Additionally, ESSs were non-negligibly reduced for some comparisons, linked to heterogeneity between populations across trials, which led to wider CIs and potentially reduced accuracy of estimates. This is particularly evident in the MAIC analyses with IXE, where the ESS for BKZ following reweighting was notably reduced (ESS = 84 [COAST-V only]; ESS = 45 [COAST-V/-W]), indicating limited overlap between trial populations. As the MAICs were unanchored (i.e., not placebo-adjusted) due to lack of placebo arm through week 52 in the included trials, the level of bias in the indirect comparison could be substantial and may exceed the magnitude of treatment effects being estimated [25]. Similarly, the impact of unlicensed IV loading of SEC 300 mg in MEASURE 3 on comparisons could not be determined, however, it is likely that the BKZ versus SEC 300 mg analyses overestimate the relative efficacy of the escalated SEC 300 mg dose.
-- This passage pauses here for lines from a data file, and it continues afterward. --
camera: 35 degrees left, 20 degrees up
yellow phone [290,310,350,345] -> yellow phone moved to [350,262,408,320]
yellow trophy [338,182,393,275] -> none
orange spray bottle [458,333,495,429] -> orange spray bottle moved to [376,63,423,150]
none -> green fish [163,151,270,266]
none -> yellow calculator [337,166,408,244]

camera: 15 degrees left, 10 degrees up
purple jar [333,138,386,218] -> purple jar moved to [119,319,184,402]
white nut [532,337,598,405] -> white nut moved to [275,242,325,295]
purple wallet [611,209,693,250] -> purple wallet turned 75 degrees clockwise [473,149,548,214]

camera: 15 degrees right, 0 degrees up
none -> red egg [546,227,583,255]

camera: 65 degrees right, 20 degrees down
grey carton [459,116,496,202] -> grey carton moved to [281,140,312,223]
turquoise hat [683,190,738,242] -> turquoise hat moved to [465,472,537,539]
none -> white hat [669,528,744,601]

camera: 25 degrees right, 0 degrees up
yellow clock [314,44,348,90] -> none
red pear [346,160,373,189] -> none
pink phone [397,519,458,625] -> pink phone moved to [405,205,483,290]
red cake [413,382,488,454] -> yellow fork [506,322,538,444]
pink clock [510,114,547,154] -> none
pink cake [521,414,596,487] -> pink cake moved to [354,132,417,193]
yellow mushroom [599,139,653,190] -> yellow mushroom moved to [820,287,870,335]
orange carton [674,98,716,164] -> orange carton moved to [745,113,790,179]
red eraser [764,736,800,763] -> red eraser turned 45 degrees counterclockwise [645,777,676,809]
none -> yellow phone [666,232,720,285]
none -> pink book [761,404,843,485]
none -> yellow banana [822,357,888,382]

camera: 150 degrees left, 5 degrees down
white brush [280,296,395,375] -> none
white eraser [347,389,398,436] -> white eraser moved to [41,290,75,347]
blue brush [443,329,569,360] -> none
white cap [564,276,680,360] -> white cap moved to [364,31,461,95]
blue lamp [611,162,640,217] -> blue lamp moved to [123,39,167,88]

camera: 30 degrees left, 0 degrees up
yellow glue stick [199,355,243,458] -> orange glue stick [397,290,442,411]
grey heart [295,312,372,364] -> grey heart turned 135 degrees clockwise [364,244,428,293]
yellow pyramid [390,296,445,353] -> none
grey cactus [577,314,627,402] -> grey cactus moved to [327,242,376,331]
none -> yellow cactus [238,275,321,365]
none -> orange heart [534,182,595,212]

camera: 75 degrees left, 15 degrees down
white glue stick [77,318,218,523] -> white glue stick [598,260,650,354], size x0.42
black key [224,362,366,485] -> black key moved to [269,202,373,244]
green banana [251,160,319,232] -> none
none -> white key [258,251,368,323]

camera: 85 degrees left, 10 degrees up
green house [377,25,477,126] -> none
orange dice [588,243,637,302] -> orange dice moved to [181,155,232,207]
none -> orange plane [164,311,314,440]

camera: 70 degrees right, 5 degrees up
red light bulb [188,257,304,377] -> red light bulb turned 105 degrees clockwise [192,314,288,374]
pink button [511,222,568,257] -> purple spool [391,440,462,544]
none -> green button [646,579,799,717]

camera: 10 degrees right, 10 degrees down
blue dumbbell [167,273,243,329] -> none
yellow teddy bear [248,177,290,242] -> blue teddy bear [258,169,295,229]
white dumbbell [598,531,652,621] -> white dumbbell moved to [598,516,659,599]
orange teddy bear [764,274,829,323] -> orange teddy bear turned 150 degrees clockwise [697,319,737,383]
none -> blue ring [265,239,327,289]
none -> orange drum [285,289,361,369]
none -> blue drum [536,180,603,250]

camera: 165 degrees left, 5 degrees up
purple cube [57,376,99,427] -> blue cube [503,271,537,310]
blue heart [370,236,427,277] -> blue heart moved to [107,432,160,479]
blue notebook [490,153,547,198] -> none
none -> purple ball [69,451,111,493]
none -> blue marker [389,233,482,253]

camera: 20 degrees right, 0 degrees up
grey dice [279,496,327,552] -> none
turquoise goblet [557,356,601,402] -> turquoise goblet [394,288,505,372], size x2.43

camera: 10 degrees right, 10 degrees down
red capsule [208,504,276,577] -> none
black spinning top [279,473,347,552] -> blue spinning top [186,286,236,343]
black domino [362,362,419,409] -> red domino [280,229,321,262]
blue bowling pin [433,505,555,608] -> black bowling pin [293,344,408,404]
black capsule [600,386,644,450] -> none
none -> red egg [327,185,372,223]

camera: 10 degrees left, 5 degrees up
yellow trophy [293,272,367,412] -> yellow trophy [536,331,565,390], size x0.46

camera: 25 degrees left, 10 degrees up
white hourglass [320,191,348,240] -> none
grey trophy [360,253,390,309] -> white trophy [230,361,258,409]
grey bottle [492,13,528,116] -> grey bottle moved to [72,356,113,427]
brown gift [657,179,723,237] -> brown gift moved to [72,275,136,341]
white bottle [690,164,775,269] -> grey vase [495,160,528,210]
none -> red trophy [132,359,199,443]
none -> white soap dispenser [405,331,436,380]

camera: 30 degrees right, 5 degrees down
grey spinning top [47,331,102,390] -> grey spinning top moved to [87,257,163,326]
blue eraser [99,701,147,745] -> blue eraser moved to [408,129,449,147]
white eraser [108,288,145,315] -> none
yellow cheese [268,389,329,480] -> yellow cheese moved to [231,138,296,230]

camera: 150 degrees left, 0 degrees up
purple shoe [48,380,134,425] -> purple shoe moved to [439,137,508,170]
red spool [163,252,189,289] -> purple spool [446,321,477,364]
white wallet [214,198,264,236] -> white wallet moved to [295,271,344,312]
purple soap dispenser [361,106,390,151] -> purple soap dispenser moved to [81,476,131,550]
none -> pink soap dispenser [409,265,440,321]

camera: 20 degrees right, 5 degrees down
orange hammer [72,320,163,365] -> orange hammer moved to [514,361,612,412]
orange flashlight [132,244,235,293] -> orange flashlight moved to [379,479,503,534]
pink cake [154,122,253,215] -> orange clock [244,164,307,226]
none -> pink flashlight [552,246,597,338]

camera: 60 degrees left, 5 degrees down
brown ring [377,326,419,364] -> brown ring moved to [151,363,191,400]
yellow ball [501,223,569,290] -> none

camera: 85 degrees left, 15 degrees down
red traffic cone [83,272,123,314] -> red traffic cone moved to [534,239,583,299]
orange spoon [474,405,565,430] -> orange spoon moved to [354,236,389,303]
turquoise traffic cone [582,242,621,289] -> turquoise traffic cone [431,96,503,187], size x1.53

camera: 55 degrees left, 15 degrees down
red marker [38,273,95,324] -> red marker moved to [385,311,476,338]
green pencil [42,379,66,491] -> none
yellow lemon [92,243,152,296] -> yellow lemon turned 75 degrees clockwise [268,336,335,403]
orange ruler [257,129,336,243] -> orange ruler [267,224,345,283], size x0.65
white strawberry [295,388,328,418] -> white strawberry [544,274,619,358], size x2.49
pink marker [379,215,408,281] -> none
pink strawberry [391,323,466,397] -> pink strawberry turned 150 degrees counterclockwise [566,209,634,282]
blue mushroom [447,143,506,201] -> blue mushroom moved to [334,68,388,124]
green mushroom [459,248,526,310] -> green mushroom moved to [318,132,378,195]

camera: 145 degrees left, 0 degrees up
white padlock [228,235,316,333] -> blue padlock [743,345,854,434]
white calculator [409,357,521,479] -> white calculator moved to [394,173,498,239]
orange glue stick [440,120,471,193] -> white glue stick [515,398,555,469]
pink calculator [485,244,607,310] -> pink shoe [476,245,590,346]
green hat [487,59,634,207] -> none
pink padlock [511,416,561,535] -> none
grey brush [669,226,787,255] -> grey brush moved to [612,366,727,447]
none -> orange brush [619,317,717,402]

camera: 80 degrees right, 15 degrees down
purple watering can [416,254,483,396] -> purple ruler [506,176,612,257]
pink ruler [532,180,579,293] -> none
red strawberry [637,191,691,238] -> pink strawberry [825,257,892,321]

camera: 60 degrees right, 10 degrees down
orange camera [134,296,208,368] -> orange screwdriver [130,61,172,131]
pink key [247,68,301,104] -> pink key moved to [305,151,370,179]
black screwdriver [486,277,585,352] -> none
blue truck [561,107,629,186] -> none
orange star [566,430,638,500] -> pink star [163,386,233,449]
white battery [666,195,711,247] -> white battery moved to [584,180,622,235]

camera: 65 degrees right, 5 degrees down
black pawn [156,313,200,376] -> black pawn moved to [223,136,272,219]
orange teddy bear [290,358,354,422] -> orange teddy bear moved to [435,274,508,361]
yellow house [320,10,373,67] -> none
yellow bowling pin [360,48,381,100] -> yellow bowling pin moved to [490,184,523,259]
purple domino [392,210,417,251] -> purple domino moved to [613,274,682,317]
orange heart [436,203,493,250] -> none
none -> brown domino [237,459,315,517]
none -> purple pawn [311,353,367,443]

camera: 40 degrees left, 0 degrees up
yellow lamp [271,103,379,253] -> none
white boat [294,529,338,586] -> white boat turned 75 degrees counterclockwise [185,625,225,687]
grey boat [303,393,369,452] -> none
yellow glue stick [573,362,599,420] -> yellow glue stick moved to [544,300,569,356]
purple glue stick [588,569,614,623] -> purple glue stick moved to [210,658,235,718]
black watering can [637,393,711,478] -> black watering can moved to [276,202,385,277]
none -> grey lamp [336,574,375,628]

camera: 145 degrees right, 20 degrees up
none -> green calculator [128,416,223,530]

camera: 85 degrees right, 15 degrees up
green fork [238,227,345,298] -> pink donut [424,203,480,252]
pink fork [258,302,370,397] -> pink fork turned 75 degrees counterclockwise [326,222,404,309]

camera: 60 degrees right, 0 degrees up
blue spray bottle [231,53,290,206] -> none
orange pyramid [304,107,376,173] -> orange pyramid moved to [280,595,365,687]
Finally, although MAIC analyses comparing BKZ and IL-17A inhibitors in patients with nr-axSpA at week 52 were of interest and feasibility was explored, these comparisons were not possible. Fundamental differences in nr-axSpA trial designs (e.g., length of placebo-controlled periods, length of blinding and availability of treatment-switcher data) meant that any attempt to compare BKZ (BE MOBILE 1) with SEC (PREVENT: NCT02696031) and IXE (COAST-X: NCT02757352), respectively, would introduce significant bias and prevent scientifically robust MAIC analyses [13, 38, 39].

Conclusions

In conclusion, MAIC demonstrated that patients with r-axSpA may have a higher likelihood of improved longer-term efficacy with BKZ versus SEC 150 mg, suggesting that BKZ may provide a favorable therapeutic option for r-axSpA. Comparisons with BKZ and IXE 80 mg (COAST-V only) suggested that differences in longer-term efficacy were non-significant for most key clinical efficacy outcomes, however, relative efficacy of BKZ versus IXE 80 mg was dependent on the populations considered, with other IXE comparisons (COAST-V/-W) suggesting that BKZ may have higher comparative efficacy for many of the same outcomes. Although significantly lower responses with BKZ compared with SEC and IXE were not detected, analyses were sensitive to heterogeneity in patient populations and limited by potential bias from unreported effect modifiers and prognostic factors, as well as reduced overlap in IXE trial populations.